Despite the tensions, in the Court's view, there is no ambiguity or conflict to resolve. The Legal Action provision is simply a limitations provision, one that is statutorily required to be included in certain types of insurance contracts in New Jersey. See N.J. Stat. Ann. § 17B:27-46.The Legal Action provision does just what it says in plain language: it bars certain lawsuits. Nothing in its language affirmatively offers an alternative choice of forum. In contrast, the Arbitration provision commands the arbitration of any claims arising from a breach of the Contract. The command is all-encompassing and unequivocal, and this Court will enforce it.
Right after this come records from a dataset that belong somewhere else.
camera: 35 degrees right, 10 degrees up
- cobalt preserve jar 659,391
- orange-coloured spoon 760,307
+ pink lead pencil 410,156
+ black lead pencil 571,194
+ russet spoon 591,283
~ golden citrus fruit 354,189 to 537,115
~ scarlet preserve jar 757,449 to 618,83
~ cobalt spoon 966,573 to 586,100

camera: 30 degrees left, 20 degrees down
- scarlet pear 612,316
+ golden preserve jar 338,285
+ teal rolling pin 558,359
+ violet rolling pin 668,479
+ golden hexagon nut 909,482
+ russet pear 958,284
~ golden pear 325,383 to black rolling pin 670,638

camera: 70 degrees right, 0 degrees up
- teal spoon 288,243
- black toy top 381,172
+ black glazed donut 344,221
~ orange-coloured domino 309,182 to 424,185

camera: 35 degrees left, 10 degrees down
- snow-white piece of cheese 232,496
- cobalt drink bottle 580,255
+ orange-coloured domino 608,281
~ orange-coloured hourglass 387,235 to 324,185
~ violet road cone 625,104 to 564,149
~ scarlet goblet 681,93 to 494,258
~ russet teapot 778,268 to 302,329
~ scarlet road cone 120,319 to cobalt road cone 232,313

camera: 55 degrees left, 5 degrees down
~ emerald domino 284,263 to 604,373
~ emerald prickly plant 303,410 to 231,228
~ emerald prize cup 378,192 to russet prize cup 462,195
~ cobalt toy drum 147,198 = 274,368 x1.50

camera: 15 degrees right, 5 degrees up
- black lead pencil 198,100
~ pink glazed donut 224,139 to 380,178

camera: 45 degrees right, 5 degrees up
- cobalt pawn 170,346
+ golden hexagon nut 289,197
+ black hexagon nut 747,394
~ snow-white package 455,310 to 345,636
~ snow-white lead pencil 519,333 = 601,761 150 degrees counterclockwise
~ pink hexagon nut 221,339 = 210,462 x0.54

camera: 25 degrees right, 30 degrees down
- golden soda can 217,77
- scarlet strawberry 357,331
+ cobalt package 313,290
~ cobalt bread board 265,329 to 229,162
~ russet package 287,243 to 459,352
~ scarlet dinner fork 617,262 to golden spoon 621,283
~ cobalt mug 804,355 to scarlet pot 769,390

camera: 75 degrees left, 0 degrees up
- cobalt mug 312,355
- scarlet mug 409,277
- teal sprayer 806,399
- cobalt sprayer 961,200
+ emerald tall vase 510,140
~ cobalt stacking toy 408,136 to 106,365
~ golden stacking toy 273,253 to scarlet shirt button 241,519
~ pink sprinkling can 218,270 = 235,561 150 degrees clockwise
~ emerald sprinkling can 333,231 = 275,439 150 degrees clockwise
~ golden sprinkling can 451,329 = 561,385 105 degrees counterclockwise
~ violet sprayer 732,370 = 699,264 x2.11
Section 17B:27-46's requirement for group health insurance policies states that:
There shall be a provision that no action at law or in equity shall be brought to recover on the policy prior to the expiration of 60 days after proof of loss has been filed in accordance with the requirements of the policy and that no such action shall be brought at all unless brought within 3 years from the expiration of the time within which proof of loss is required by the policy.
IV. CONCLUSION
For the reasons set forth above, Defendants' Motion to Compel Arbitration is GRANTED and this matter shall be DISMISSED. An appropriate order follows.